UN Forum Wrestles with Funding Development

New York City - After months of negotiations and four days of formal meetings, the United Nations voted on development policies at the fourth UN Financing for Development Forum. The UN meetings convene world leaders, ministers, governments, the IMF, World Bank and development groups. The annual process attempts to implement the 2015 Addis Ababa Action Agenda, an international agreement that includes policies on debt, tax, trade, transparency and aid.

"If we can improve trade, debt and tax policies, we can mobilize the resources to end extreme poverty and achieve the UN development goals," stated Jubilee USA Executive Director Eric LeCompte.
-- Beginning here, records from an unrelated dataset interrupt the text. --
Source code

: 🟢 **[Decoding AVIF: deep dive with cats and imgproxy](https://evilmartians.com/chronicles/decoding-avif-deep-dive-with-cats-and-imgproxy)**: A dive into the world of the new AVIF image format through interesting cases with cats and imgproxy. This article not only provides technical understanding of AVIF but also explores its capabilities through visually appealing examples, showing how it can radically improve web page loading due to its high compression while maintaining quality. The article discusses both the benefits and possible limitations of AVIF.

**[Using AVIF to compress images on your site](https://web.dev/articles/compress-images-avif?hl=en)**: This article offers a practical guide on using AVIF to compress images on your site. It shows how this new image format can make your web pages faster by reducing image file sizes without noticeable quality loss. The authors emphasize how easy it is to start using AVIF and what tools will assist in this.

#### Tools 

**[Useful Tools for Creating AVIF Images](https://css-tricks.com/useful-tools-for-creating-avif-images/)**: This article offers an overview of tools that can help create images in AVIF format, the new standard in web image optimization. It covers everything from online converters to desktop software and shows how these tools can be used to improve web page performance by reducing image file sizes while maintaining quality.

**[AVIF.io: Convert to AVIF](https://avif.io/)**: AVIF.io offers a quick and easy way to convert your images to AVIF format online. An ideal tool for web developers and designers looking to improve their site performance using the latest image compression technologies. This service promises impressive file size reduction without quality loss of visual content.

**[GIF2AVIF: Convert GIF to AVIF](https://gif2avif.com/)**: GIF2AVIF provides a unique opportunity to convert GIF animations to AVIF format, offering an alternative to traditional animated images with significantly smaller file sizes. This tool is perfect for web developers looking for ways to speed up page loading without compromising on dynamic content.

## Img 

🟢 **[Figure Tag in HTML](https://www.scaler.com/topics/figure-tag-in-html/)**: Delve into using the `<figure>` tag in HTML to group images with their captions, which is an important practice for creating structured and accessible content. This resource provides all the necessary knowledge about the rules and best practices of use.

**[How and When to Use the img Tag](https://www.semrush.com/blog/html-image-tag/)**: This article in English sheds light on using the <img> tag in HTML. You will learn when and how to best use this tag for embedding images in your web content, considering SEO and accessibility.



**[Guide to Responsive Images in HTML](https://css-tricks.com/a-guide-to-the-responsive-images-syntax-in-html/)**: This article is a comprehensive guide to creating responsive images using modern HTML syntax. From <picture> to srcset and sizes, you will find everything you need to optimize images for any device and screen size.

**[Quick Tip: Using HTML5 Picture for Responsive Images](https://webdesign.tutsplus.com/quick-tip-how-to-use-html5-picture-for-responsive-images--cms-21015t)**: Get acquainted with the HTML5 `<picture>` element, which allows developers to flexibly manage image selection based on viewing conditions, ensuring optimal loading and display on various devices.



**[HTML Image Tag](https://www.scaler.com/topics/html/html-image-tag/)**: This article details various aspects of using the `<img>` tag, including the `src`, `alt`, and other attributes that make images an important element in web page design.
LeCompte helped forge the 2015 UN Addis Ababa Financing for Development agreement. "The developing world loses more than a trillion dollars annually because of unsustainable debts, tax evasion, tax avoidance, corruption, trade practices and a lack of loan and budget transparency."

The UN meetings took place days after the IMF issued two reports warning of a potential financial crisis due to risky market behaviors and high sovereign and corporate debt.

"The same financial and economic policies that can fund development are some of the same policies that can prevent financial crisis," noted LeCompte who addressed the UN body on Thursday. "While these meetings are helpful for education and to build greater consensus, implementation is not moving quickly enough."

The Financing for Development process will continue during High-Level UN meetings in the Fall and the UN 2030 Sustainable Development Goals process.